Reproduce all the data exactly, without pictures.
(Supplied records)
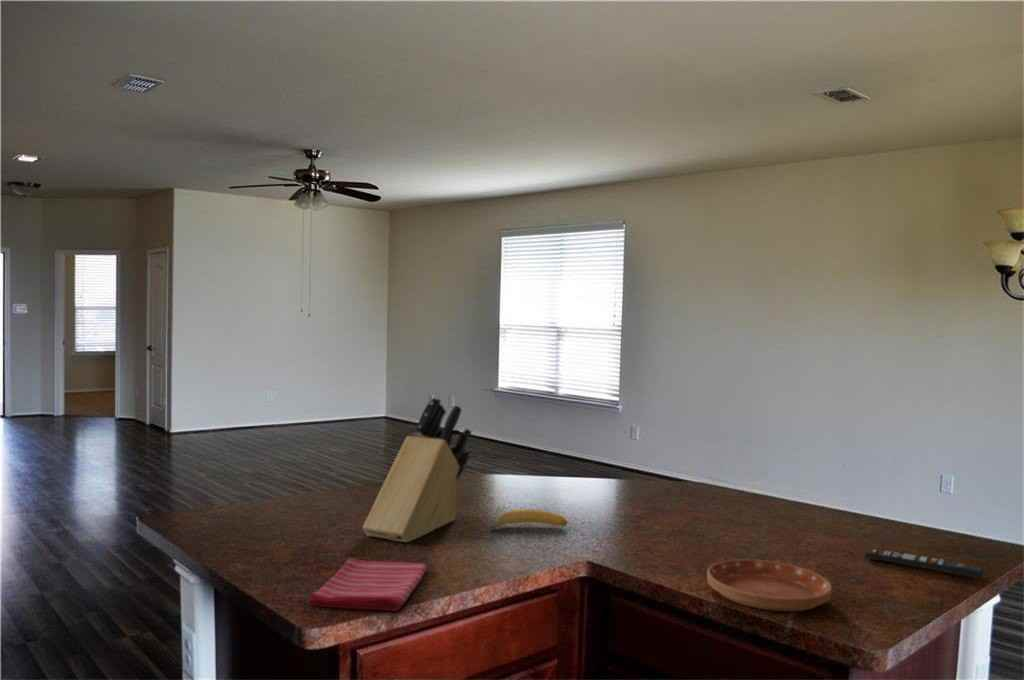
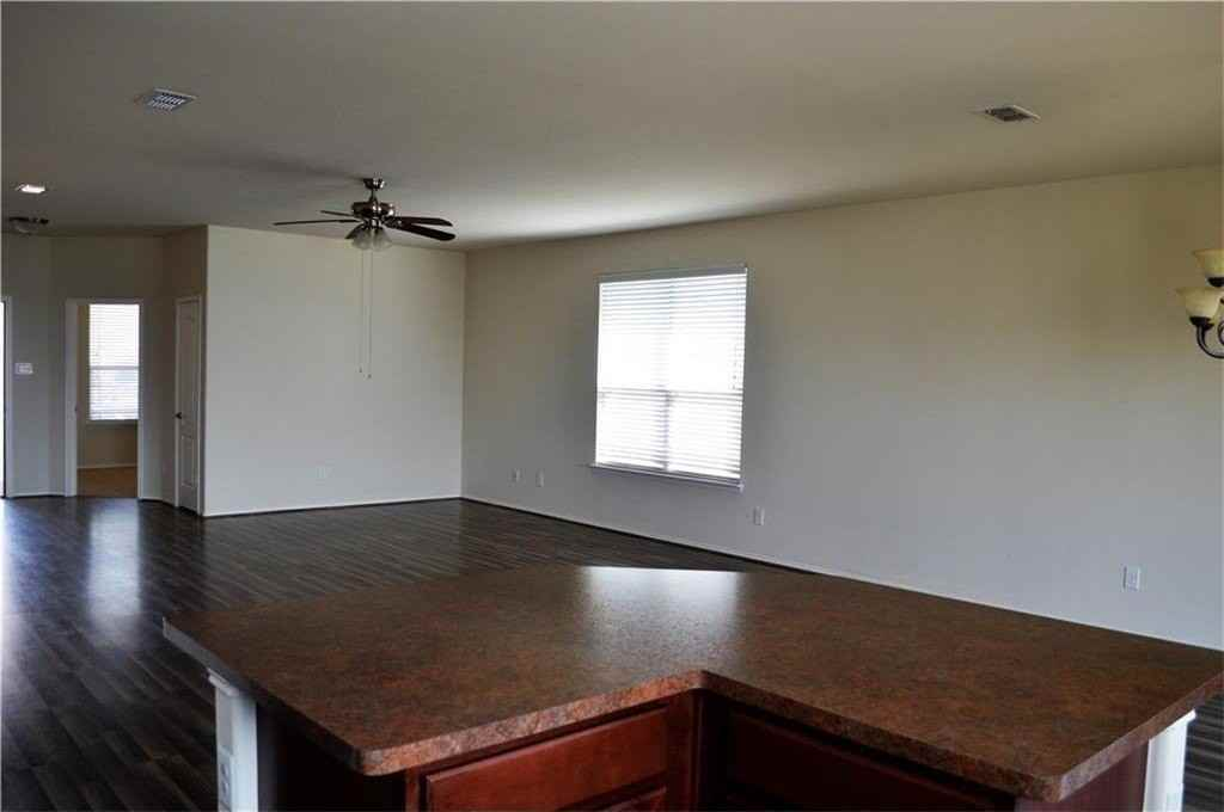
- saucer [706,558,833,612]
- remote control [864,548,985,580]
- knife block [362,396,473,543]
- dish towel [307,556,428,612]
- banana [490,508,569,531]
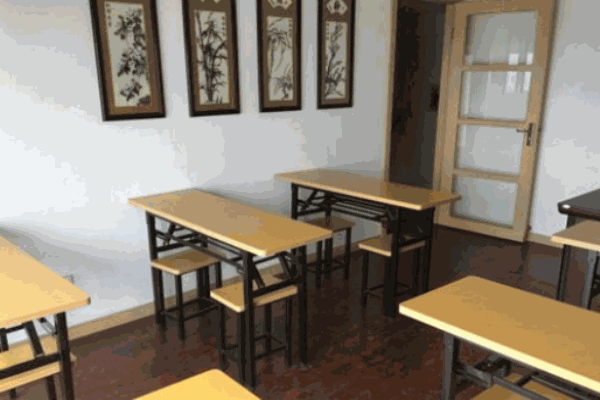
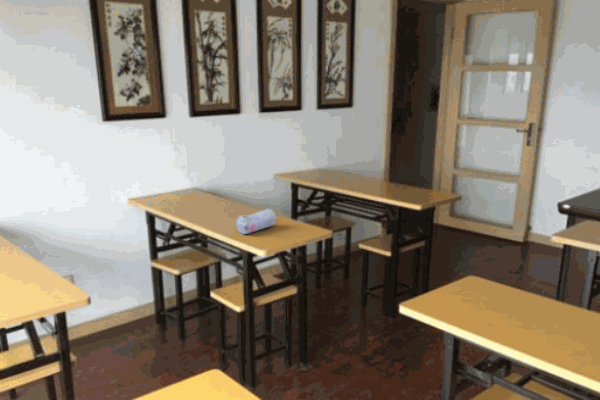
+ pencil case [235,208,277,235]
(End Supplied records)
Result for this task:
- saucer [706,558,833,612]
- remote control [864,548,985,580]
- knife block [362,396,473,543]
- dish towel [307,556,428,612]
- banana [490,508,569,531]
+ pencil case [235,208,277,235]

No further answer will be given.